Lisa Wank, a fifth-grade teacher at Pemberville elementary, said her students can solve problems on the chalkboard or in a workbook but have trouble applying the concepts, like percentages, to real-life situations, such as a sale at a store.

"I think our kids are very good with the computation but lack a math sense," she said. "They're just not math thinkers. Everyday Math is more complicated, and I think the kids who are really going to benefit are the younger kids because they won't know any other way."

To choose a program, a committee of 13 elementary school teachers and administrators met seven times throughout this school year for about two hours each time.

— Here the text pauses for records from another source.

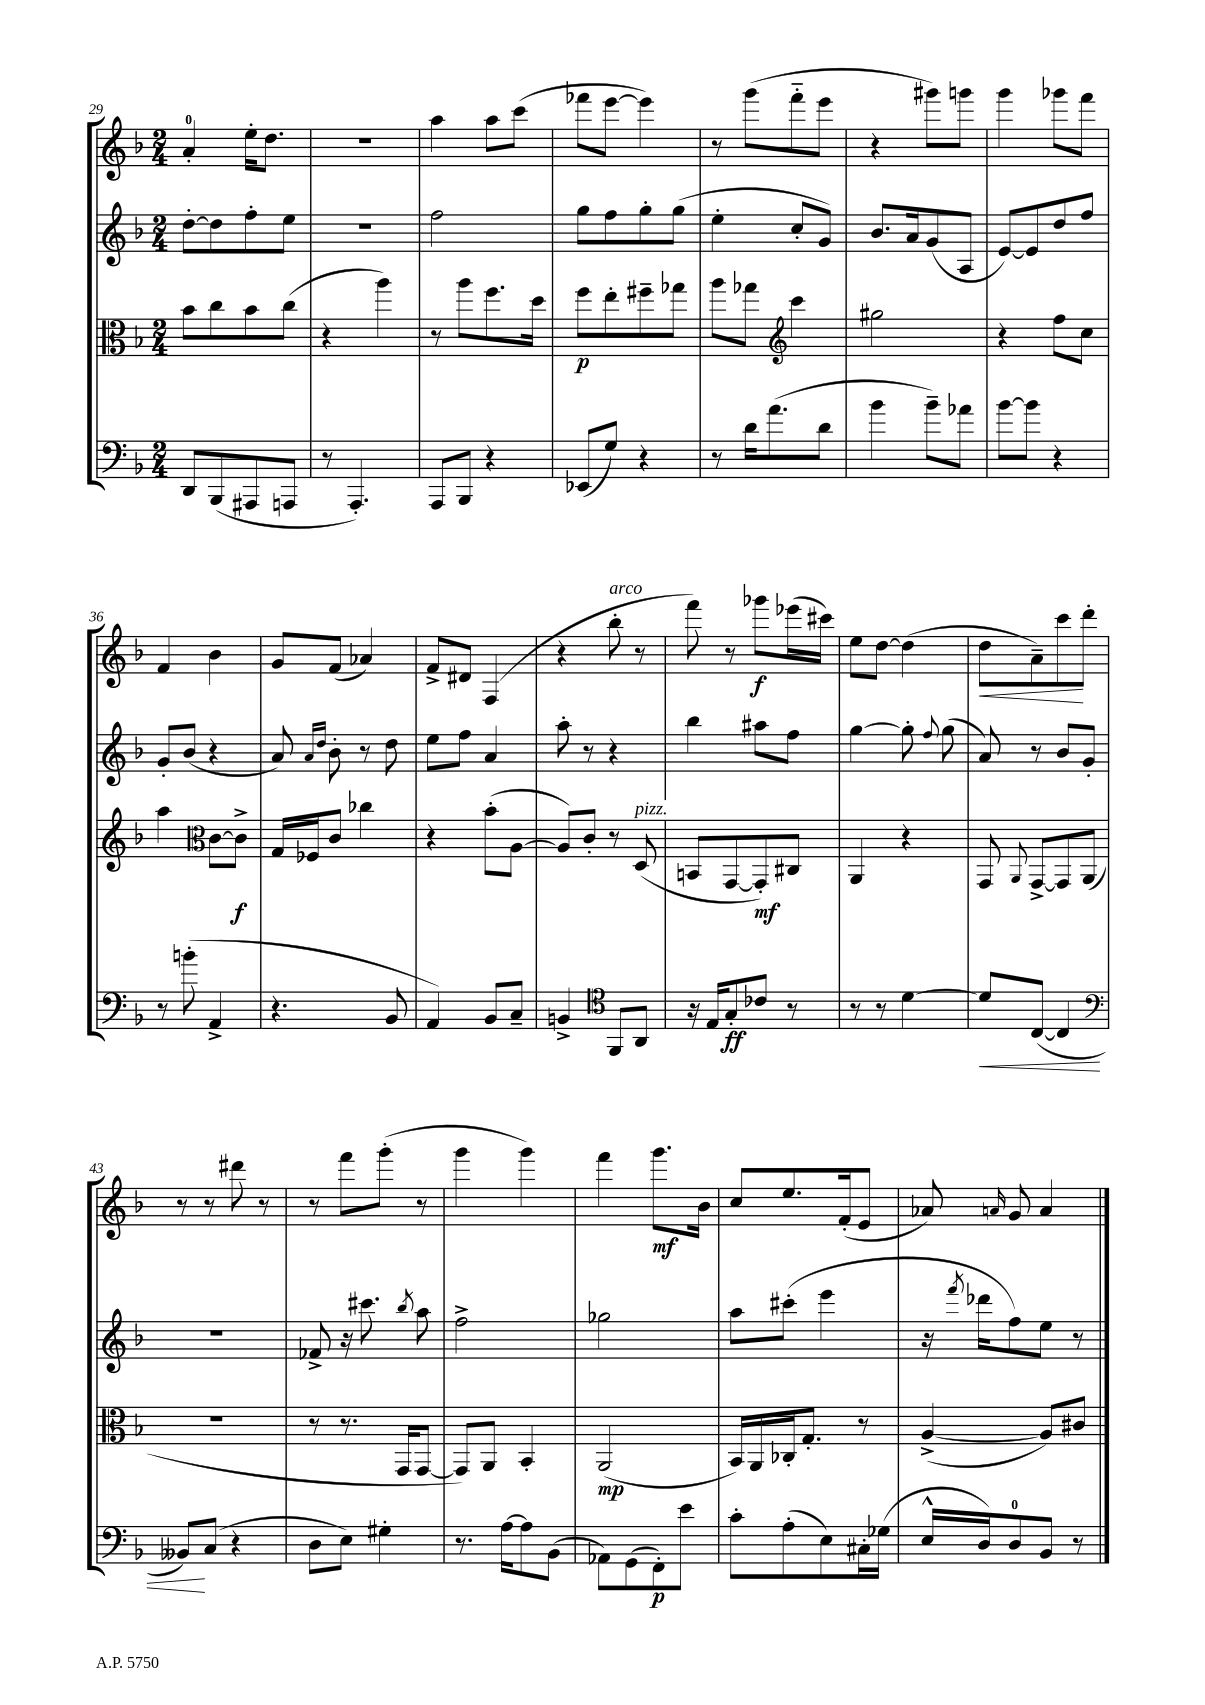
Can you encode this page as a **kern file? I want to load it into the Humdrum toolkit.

**kern	**dynam	**kern	**dynam	**kern	**kern	**dynam
*part4	*part4	*part3	*part3	*part2	*part1	*part1
*staff4	*staff4	*staff3	*staff3	*staff2	*staff1	*staff1
*clefF4	*	*clefC3	*	*clefG2	*clefG2	*
*k[b-]	*	*k[b-]	*	*k[b-]	*k[b-]	*
*M2/4	*	*M2/4	*	*M2/4	*M2/4	*
=29	=29	=29	=29	=29	=29	=29
8DD/L	.	8b-\L	.	[8dd'\L	4a'/	.
(8BBB-/	.	8cc\	.	8dd\]	.	.
8AAA#X/	.	8b-\	.	8ff'\	16ee'\KL	.
.	.	.	.	.	8.dd\J	.
8AAAn/J	.	(8cc\J	.	8ee\J	.	.
=30	=30	=30	=30	=30	=30	=30
8r	.	4r	.	2r	2r	.
4.AAA'/)	.	.	.	.	.	.
.	.	4aa\)	.	.	.	.
=31	=31	=31	=31	=31	=31	=31
8AAA/L	.	8r	.	2ff\	4aa\	.
8BBB-/J	.	8aa\L	.	.	.	.
4r	.	8.ff\	.	.	8aa\L	.
.	.	.	.	.	(8ccc\J	.
.	.	16dd\Jk	.	.	.	.
=32	=32	=32	=32	=32	=32	=32
(8EE-X/L	.	8ff\L	p	8gg\L	8fff-X\L	.
8G/J)	.	8ee'\	.	8ff\	[8eee\J	.
4r	.	8ff#X~\	.	8gg'\	4eee\])	.
.	.	8gg-X\J	.	(8gg\J	.	.
=33	=33	=33	=33	=33	=33	=33
8r	.	8aa\L	.	4ee'\	8r	.
16d\KL	.	8gg-X\J	.	.	(8ggg\L	.
(8.a\	.	.	.	.	.	.
*	*	*clefG2	*	*	*	*
.	.	4ccc\	.	8cc'/L	8fff\	.
8d\J	.	.	.	8g/J)	8eee\J	.
=34	=34	=34	=34	=34	=34	=34
4b-\	.	2gg#X\	.	8.b-/L	4r	.
.	.	.	.	16a/k	.	.
8b-~\L)	.	.	.	(8g/	8ggg#X\L)	.
8a-X\J	.	.	.	8A/J	8gggn\J	.
=35	=35	=35	=35	=35	=35	=35
[8b-\L	.	4r	.	[8e/L)	4ggg\	.
8b-\J]	.	.	.	8e/]	.	.
4r	.	8ff\L	.	8dd/	8ggg-X\L	.
.	.	8cc\J	.	8ff/J	8fff\J	.
!!LO:LB:g=z
=36	=36	=36	=36	=36	=36	=36
8r	.	4aa\	.	8g'/L	4f/	.
(8bn'\	.	.	.	(8b-/J	.	.
*	*	*clefC3	*	*	*	*
4AA^/	.	[8c\L	.	4r	4b-\	.
.	.	8c^\J]	f	.	.	.
=37	=37	=37	=37	=37	=37	=37
4.r	.	16G/LL	.	8a/)	8g/L	.
.	.	16F-X/J	.	.	.	.
.	.	.	.	16qqa/LL	.	.
.	.	.	.	16qqdd/JJ	.	.
.	.	8c/J	.	8b-'\	(8f/J	.
.	.	4cc-X\	.	8r	4a-X/)	.
8BB-/	.	.	.	8dd\	.	.
=38	=38	=38	=38	=38	=38	=38
4AA/)	.	4r	.	8ee\L	8f^/L	.
.	.	.	.	8ff\J	8d#X/J	.
8BB-/L	.	(8b-'\L	.	4a/	(4F/	.
8C~/J	.	[8A\J	.	.	.	.
=39	=39	=39	=39	=39	=39	=39
4BBn^/	.	8A/L])	.	8aa'\	4r	.
.	.	8c'/J	.	8r	.	.
*clefC4	*	*	*	*	*	*
!	!	!	!	!	!LO:TX:a:i:t=arco	!
8FF/L	.	8r	.	4r	8bb-'\	.
!	!	!LO:TX:a:i:t=pizz.	!	!	!	!
8AA/J	.	(8D/	.	.	8r	.
=40	=40	=40	=40	=40	=40	=40
16r	.	8BBn/L	.	4bb-\	8fff\)	.
16E/KL	.	.	.	.	.	.
8G'/	ff	[8GG/	.	.	8r	.
8c-X/J	.	8GG'/])	mf	8aa#X\L	8ggg-X\L	f
8r	.	8C#X/J	.	8ff\J	(16eee-X\L	.
.	.	.	.	.	16ccc#X\JJ)	.
=41	=41	=41	=41	=41	=41	=41
8r	.	4AA/	.	[4gg\	8ee\L	.
8r	.	.	.	.	[8dd\J	.
[4d\	.	4r	.	8gg'\]	(4dd\]	.
.	.	.	.	8qqff/	.	.
.	.	.	.	(8gg\	.	.
=42	=42	=42	=42	=42	=42	=42
!	!LO:HP:b	!	!	!	!	!LO:HP:b
8d/L]	<	8GG/	.	8a/)	8dd\L	<
.	.	8qqAA/	.	.	.	.
([8C/J	.	[8GG^/L	.	8r	8a~\)	.
4C/]	.	8GG/]	.	8b-/L	8ccc\	.
.	.	(8AA/J	.	8g'/J	8ddd'\J	[
!!LO:LB:g=z
=43	=43	=43	=43	=43	=43	=43
*clefF4	*	*	*	*	*	*
8BB--X/L)	.	2r	.	2r	8r	.
(8C/J	[	.	.	.	8r	.
4r	.	.	.	.	8ddd#X\	.
.	.	.	.	.	8r	.
=44	=44	=44	=44	=44	=44	=44
8D\L	.	8r	.	8f-X^/	8r	.
8E\J)	.	8.r	.	16r	8fff\L	.
.	.	.	.	8.ccc#X\	.	.
4G#X'\	.	.	.	.	(8ggg'\J	.
.	.	16GG/KL	.	.	.	.
.	.	.	.	8qbb-/	.	.
.	.	[8GG/J	.	8aa\	8r	.
=45	=45	=45	=45	=45	=45	=45
8.r	.	8GG/L])	.	2ff^\	4ggg\	.
.	.	8AA/J	.	.	.	.
[16A\KL	.	.	.	.	.	.
8A\]	.	4BB-'/	.	.	4ggg\)	.
(8BB-\J	.	.	.	.	.	.
=46	=46	=46	=46	=46	=46	=46
8AA-X\L)	.	(2AA/	mp	2gg-X\	4fff\	.
(8GG\	.	.	.	.	.	.
8FF'\)	p	.	.	.	8.ggg\L	mf
8e\J	.	.	.	.	.	.
.	.	.	.	.	16b-\Jk	.
=47	=47	=47	=47	=47	=47	=47
8c'\L	.	16BB-/LL)	.	8aa\L	8cc/L	.
.	.	16AA/	.	.	.	.
(8A'\	.	16C-X'/J	.	(8ccc#X'\J	8.ee/	.
.	.	8.G'/J	.	.	.	.
8E\)	.	.	.	4eee\	.	.
.	.	.	.	.	(16f'/k	.
16C#X'\L	.	8r	.	.	8e/J	.
(16G-X\JJ	.	.	.	.	.	.
=48	=48	=48	=48	=48	=48	=48
16E^^/LL	.	([4A^/	.	16r	8a-X/)	.
.	.	.	.	8qfff/	.	.
16D/J)	.	.	.	16ddd-X\KL	.	.
.	.	.	.	.	16qqan/	.
8D/	.	.	.	8ff\)	8g/	.
8BB-/J	.	8A/L])	.	8ee\J	4a/	.
8r	.	8c#X/J	.	8r	.	.
==	==	==	==	==	==	==
*-	*-	*-	*-	*-	*-	*-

They asked representatives from three major mathematics publishing companies to give an overview of each program, visited schools that had reported good math scores, and made the unanimous decision to go with the Everyday Mathematics program published by McGraw-Hill-Wright Group that is widely used in elementary schools throughout the state, Ms. Standring said.

Mr. Lingenfelder said he was impressed with the program when he visited other schools that had implemented it.

"I think it teaches the children to think, and it teaches them there's more than one way to arrive at the correct answer through different approaches, like math games," he said. "We're looking forward to math scores increasing."

The initial cost of the program - which will pay for the materials, marker boards, calculators, and literature, among other costs - will be around $100,000, Ms. Standring said. Annual reorder costs for things such as journals, and study links will be more than $19,000.

A few teachers are piloting the math program in their classrooms, and the remaining teaching staff will be trained how to fully use the program during two in-service days late this school year.

To introduce parents to the new program, the district is hosting several "parents awareness nights" at the beginning of next school year.